I always love solving Harry Potter theme based problems.This one http://www.spoj.com/problems/MIXTURES/ was fun solving.
Its based on classic DP problem Matrix Chain multiplication.
Task :
Minimize the amount of smoke that Harry can get when mixing all the mixtures together.
Solution:
If you look into the problem statement carefully you will know that harry can mix only adjacent mixtures together. So for example m1,m2,m3 are the mixtures he can either mix m1,m2 first or m2,m3 first.

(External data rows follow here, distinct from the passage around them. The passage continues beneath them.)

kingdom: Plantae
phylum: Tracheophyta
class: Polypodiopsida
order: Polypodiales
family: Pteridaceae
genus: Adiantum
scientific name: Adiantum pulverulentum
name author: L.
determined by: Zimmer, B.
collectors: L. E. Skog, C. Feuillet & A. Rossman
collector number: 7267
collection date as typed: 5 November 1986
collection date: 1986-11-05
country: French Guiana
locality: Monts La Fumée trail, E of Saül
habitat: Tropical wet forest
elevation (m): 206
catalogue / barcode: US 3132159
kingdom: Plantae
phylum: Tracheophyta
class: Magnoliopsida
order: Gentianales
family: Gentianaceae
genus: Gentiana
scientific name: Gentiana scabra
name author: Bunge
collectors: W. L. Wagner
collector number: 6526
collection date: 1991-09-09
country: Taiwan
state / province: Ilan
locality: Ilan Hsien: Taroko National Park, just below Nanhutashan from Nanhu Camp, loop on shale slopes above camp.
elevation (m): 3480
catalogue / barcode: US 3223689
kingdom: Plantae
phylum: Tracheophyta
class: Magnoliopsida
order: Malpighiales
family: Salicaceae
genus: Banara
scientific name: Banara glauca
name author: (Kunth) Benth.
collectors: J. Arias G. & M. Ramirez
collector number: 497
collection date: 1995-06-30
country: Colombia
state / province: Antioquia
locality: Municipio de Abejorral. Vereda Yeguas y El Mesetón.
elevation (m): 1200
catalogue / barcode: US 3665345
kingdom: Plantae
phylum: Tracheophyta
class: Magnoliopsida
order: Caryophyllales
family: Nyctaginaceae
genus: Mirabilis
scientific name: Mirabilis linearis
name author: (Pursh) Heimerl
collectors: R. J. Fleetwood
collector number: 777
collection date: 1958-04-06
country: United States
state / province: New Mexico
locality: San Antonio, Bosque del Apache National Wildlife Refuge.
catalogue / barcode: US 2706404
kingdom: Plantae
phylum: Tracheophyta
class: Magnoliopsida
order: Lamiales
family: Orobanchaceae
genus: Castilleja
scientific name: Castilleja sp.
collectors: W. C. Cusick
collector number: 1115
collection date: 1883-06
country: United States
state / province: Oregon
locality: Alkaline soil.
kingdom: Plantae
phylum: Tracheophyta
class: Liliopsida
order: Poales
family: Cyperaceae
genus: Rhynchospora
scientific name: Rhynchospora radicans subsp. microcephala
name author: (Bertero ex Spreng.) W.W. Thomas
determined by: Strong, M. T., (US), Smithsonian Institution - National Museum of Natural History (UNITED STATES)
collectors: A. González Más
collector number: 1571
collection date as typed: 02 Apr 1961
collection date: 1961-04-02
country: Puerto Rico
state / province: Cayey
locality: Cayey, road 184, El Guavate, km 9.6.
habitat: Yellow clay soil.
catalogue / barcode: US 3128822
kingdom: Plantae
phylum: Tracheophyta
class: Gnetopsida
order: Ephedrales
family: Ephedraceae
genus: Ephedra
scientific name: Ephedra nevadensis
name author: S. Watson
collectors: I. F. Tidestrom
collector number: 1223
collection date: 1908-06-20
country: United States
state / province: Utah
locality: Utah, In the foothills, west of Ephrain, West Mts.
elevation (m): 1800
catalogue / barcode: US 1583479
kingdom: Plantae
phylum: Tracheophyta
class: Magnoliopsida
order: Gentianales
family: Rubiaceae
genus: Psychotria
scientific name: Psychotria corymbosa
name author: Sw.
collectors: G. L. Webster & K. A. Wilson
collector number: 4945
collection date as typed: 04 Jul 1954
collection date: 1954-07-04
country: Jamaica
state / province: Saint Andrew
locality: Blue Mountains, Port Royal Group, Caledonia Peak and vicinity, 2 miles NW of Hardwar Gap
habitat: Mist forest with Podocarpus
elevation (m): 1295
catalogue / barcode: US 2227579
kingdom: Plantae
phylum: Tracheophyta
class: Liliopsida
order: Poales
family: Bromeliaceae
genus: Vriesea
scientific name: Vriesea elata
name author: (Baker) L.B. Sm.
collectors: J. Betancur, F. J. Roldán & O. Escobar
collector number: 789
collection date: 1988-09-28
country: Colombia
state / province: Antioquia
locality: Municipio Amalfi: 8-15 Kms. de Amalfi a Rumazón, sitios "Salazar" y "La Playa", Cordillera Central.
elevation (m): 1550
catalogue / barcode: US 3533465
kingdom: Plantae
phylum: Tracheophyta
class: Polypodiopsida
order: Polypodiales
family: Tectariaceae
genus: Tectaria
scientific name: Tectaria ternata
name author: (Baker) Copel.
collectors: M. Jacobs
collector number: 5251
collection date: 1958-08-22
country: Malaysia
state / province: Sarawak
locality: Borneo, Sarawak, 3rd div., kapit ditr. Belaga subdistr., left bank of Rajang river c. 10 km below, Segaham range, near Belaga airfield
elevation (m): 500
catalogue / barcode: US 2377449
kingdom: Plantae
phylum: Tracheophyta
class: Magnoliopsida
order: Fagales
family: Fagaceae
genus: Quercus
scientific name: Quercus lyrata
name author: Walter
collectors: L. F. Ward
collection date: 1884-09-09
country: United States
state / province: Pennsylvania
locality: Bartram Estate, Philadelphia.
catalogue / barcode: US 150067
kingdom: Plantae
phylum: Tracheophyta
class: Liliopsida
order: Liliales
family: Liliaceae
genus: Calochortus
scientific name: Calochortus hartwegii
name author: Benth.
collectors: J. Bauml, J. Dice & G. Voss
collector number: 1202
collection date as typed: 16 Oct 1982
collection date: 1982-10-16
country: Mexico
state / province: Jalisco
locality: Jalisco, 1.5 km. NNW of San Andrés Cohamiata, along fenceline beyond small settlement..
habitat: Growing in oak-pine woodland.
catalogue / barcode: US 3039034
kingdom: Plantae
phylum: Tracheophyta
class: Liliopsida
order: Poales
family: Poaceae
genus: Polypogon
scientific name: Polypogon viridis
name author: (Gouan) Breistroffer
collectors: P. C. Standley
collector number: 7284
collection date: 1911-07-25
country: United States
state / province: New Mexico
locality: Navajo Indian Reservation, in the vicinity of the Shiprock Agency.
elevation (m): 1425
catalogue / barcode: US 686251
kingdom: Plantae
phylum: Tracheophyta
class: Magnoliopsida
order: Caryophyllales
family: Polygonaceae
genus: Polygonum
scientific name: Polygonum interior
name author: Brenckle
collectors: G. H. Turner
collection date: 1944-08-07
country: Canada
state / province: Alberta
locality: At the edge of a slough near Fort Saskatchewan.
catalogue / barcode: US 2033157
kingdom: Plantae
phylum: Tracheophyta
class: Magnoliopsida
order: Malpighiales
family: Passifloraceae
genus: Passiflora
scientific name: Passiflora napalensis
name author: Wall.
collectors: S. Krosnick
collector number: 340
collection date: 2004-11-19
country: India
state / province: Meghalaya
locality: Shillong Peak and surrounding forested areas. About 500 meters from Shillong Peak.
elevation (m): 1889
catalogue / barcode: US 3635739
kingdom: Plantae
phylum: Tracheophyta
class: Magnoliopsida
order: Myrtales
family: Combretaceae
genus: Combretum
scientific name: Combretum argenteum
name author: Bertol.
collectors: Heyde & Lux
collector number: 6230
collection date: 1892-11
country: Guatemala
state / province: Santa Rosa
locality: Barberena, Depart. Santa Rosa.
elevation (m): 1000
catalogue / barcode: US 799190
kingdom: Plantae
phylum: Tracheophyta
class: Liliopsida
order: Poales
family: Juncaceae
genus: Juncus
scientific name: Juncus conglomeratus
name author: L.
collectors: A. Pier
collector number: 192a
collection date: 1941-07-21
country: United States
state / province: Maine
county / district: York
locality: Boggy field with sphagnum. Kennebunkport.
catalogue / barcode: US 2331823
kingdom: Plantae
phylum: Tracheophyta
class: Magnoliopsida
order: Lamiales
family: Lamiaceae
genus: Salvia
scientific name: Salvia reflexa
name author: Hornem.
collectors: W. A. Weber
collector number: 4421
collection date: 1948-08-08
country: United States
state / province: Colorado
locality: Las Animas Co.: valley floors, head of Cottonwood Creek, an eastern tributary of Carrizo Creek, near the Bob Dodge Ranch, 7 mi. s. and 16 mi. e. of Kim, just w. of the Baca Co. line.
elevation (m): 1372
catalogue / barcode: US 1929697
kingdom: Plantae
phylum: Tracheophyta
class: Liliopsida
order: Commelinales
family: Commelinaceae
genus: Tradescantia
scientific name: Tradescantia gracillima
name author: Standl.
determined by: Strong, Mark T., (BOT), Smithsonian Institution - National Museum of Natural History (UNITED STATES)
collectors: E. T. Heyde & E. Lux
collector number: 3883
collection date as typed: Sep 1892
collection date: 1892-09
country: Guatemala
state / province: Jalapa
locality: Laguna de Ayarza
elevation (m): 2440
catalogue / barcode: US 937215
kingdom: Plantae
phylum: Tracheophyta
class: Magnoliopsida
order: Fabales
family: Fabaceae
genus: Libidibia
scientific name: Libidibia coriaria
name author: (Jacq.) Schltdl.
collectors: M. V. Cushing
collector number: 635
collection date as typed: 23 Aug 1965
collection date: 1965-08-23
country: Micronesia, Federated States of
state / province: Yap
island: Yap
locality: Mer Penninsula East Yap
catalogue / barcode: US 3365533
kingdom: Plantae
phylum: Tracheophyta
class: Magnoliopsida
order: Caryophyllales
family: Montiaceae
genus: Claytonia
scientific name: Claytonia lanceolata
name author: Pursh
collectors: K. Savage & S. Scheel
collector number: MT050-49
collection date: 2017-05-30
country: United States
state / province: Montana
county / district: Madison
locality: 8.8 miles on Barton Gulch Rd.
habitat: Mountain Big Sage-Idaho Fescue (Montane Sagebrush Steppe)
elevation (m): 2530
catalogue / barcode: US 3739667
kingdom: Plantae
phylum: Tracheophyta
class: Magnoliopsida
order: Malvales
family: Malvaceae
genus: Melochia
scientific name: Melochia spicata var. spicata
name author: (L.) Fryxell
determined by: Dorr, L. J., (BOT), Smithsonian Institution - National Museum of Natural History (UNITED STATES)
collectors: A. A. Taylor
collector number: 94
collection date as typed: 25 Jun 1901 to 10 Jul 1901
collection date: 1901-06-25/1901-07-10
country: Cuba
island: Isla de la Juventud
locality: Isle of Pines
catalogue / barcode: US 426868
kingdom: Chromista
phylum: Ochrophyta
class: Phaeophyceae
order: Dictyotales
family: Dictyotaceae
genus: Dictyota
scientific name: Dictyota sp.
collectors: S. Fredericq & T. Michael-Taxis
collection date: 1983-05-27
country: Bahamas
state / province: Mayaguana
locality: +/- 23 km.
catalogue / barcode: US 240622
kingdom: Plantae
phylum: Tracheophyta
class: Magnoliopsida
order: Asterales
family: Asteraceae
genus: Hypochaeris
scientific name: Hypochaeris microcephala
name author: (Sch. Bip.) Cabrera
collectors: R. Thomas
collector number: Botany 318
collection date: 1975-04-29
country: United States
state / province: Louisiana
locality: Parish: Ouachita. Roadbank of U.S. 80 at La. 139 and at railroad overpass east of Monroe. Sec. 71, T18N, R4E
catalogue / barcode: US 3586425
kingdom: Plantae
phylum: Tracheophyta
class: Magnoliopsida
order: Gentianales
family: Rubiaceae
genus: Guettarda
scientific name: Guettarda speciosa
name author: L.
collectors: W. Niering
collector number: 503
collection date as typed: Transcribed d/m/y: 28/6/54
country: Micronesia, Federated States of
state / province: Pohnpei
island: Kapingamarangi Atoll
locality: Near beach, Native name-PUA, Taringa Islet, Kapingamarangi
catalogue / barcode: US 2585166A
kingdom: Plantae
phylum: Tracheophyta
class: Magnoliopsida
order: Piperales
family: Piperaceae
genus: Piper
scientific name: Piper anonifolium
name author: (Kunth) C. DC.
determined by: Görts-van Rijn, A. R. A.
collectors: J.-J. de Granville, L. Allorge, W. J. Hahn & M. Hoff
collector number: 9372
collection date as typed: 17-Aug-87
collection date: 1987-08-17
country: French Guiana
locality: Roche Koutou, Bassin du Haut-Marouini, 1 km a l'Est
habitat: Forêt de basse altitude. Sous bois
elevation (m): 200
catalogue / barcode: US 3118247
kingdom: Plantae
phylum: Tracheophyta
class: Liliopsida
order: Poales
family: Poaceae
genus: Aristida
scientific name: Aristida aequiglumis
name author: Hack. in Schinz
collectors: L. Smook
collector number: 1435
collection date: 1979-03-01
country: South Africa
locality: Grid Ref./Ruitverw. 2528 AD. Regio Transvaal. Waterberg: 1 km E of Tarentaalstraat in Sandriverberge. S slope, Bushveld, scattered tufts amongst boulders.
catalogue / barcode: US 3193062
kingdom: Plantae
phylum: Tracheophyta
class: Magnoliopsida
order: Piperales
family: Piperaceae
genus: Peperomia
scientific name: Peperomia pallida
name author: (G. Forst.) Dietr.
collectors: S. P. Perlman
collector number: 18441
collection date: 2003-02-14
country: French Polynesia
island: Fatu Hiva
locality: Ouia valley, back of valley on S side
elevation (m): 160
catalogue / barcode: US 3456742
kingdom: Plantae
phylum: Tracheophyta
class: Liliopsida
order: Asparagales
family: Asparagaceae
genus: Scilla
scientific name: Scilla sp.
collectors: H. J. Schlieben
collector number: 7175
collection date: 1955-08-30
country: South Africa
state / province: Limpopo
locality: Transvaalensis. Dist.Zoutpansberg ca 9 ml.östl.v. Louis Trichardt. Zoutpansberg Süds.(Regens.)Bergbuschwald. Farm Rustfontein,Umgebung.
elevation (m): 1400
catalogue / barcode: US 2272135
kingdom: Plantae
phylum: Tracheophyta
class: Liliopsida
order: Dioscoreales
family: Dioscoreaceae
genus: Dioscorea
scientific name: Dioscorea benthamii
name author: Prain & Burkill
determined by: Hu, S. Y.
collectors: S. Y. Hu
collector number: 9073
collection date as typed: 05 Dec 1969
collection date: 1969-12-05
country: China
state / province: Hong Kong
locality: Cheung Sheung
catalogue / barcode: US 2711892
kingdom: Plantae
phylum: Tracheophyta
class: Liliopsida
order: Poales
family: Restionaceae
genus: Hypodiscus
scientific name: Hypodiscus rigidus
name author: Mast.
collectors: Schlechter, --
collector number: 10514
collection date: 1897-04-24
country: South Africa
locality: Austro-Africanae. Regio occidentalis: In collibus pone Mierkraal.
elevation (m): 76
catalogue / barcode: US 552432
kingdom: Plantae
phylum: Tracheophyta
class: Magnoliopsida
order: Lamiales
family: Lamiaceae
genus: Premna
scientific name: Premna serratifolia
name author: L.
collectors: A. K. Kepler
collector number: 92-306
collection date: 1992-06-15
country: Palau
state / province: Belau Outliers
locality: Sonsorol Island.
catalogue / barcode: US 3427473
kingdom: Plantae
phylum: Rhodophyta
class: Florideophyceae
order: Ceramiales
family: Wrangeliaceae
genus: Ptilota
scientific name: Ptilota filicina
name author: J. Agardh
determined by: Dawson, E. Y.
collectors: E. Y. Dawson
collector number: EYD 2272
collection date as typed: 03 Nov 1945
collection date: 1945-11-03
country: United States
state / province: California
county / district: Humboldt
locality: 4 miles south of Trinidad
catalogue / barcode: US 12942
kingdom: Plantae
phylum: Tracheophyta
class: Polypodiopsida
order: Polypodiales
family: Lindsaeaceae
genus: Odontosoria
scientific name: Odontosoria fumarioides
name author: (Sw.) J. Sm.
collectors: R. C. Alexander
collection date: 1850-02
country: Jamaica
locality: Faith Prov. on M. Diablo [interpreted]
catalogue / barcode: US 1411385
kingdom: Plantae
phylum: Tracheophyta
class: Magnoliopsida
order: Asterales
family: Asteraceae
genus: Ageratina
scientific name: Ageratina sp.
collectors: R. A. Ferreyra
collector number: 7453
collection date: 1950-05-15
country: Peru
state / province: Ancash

i.e you can either split the mixture set as {m1} and {m2,m3}
OR
{m1,m2} and {m3}
Let dp[a][b]=minimum smoke produced on mixing mixtures a to b
SO its all about splitting the mixtures into 2 subsets and each of that subsets into 2 sub-subsets and so on such that smoke produced(smoke generated in mixing subsets s1 ans s2 is sum(elements in s1)%100 X sum(elements in s2)%100) is minimized. Aim of the problem boils down to minimizing the product of the 2 mixtures to be mixed.
Hence our recurrence relation is going to be
dp[a][b]=min(dp[a][k]+dp[k+1][b]+sum(a,k)*sum(k+1,b)) for all k where a<=k<b
Here sum(a,b) defines (sum of all elements from a to b )%100
Base case is dp[i][i]=0
[gist https://gist.github.com/vishnujayvel/9030639]
coding hangover 
dp[a][b]=min(dp[a][k]+dp[k+1][b]+sum(a,k)*sum(k+1,b))
“min” shouldn’t be there…
No.dp[a][b]=min(dp[a][k]+dp[k+1][b]+sum(a,k)*sum(k+1,b)) is correct statement. k varies from a to b. we compute dp[a][k]+dp[k+1][b]+sum(a,k)*sum(k+1,b) for each k value and finally substitute the minimum to dp[a][b]. I hope you got it cleared now 🙂
what is ‘k’ in the above code int the solve() function?can anyone explain??
K is the variable which is used into split the given mixture array.a<=k<b. Here we are looking for all possible ways to recursively split the mixture array such that minimum smoke is produced.
for case 40,20,60 : according to your explanation mixture can be divided into 40, (20,60) or (40,20),60
but the correct answer is (40,60) ,20.
sorry ,I got it.